▶ _ASSIGNMENT_
No pictures belong in the copy. Restate the rest of the data exactly.

-*-*-

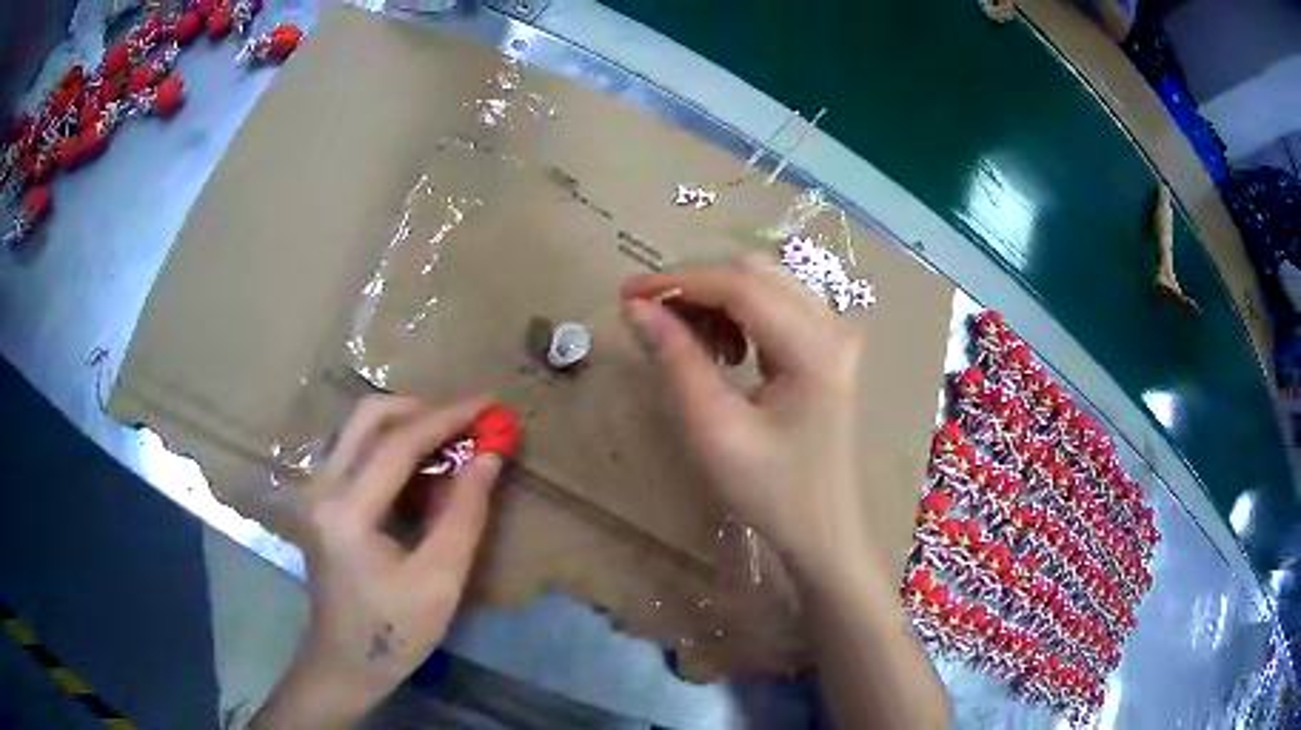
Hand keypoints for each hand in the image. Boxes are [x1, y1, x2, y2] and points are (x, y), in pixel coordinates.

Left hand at [252, 395, 503, 728]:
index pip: (398, 444)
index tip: (489, 404)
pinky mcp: (319, 498)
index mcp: (346, 512)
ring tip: (450, 443)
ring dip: (406, 425)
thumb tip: (489, 456)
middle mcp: (321, 488)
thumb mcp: (440, 579)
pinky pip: (356, 450)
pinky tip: (421, 468)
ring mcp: (315, 490)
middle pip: (367, 416)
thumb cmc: (395, 631)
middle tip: (466, 423)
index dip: (447, 418)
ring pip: (359, 428)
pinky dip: (391, 445)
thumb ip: (465, 513)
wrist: (344, 661)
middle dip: (422, 409)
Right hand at [621, 254, 869, 581]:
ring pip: (765, 285)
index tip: (628, 295)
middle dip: (697, 288)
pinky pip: (777, 306)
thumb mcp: (715, 429)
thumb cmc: (771, 491)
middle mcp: (833, 326)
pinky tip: (724, 352)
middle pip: (754, 274)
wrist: (823, 531)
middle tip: (654, 322)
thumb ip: (676, 360)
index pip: (739, 287)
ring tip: (689, 346)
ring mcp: (836, 335)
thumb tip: (636, 308)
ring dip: (717, 301)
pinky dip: (739, 316)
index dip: (679, 282)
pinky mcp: (829, 348)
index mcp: (814, 348)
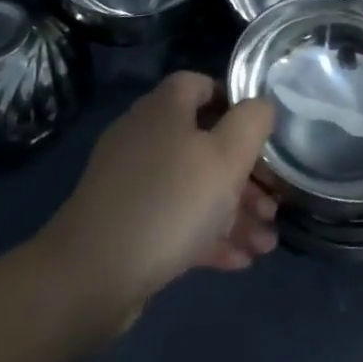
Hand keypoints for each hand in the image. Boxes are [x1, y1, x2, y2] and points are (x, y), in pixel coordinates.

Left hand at [38, 72, 278, 319]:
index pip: (204, 84)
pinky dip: (205, 233)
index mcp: (165, 107)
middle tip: (273, 205)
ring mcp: (130, 179)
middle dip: (245, 175)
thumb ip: (252, 123)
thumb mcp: (226, 158)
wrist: (89, 277)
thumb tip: (261, 106)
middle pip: (204, 142)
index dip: (237, 104)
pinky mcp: (123, 221)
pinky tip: (237, 261)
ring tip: (265, 244)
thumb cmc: (169, 203)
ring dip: (232, 211)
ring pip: (192, 185)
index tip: (264, 136)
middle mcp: (145, 134)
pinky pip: (173, 217)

-*-*-

▶ _EXERCISE OUTPUT_
Hand keypoints for each hand in the image. Boxes are [x1, y1, x2, y2] and points are (x, y), in pixel coordinates.

Left hand at [252, 395, 503, 728]:
index pip: (398, 444)
index tip: (489, 404)
pinky mcp: (319, 498)
index mcp: (346, 512)
ring tip: (450, 443)
ring dip: (406, 425)
thumb tip: (489, 456)
middle mcp: (321, 488)
thumb mcp: (440, 579)
pinky pip: (356, 450)
pinky tip: (421, 468)
ring mcp: (315, 490)
middle pip: (367, 416)
thumb cmc: (395, 631)
middle tip: (466, 423)
index dip: (447, 418)
ring pip: (359, 428)
pinky dip: (391, 445)
thumb ip: (465, 513)
wrist: (344, 661)
middle dip: (422, 409)
Right hand at [621, 254, 869, 581]:
ring pip: (765, 285)
index tip: (628, 295)
middle dip: (697, 288)
pinky pip: (777, 306)
thumb mcp: (715, 429)
thumb cmc: (771, 491)
middle mcp: (833, 326)
pinky tip: (724, 352)
middle pip: (754, 274)
wrist: (823, 531)
middle tip: (654, 322)
thumb ip: (676, 360)
index pip: (739, 287)
ring tip: (689, 346)
ring mcp: (836, 335)
thumb tip: (636, 308)
ring dip: (717, 301)
pinky dip: (739, 316)
index dip: (679, 282)
pinky mcp: (829, 348)
index mcp: (814, 348)
Hand keypoints for each hand in the image. Boxes are [x1, y1, x2, y2] and points are (x, y), in pixel coordinates.

Left hand at [38, 72, 278, 319]:
index pip: (204, 84)
pinky dip: (205, 233)
index mcp: (165, 107)
middle tip: (273, 205)
ring mcp: (130, 179)
middle dip: (245, 175)
thumb ip: (252, 123)
thumb mcp: (226, 158)
wrist: (89, 277)
thumb tip: (261, 106)
middle pip: (204, 142)
index dip: (237, 104)
pinky mcp: (123, 221)
pinky tip: (237, 261)
ring tip: (265, 244)
thumb cmc: (169, 203)
ring dip: (232, 211)
ring pip: (192, 185)
index tip: (264, 136)
middle mcp: (145, 134)
pinky pip: (173, 217)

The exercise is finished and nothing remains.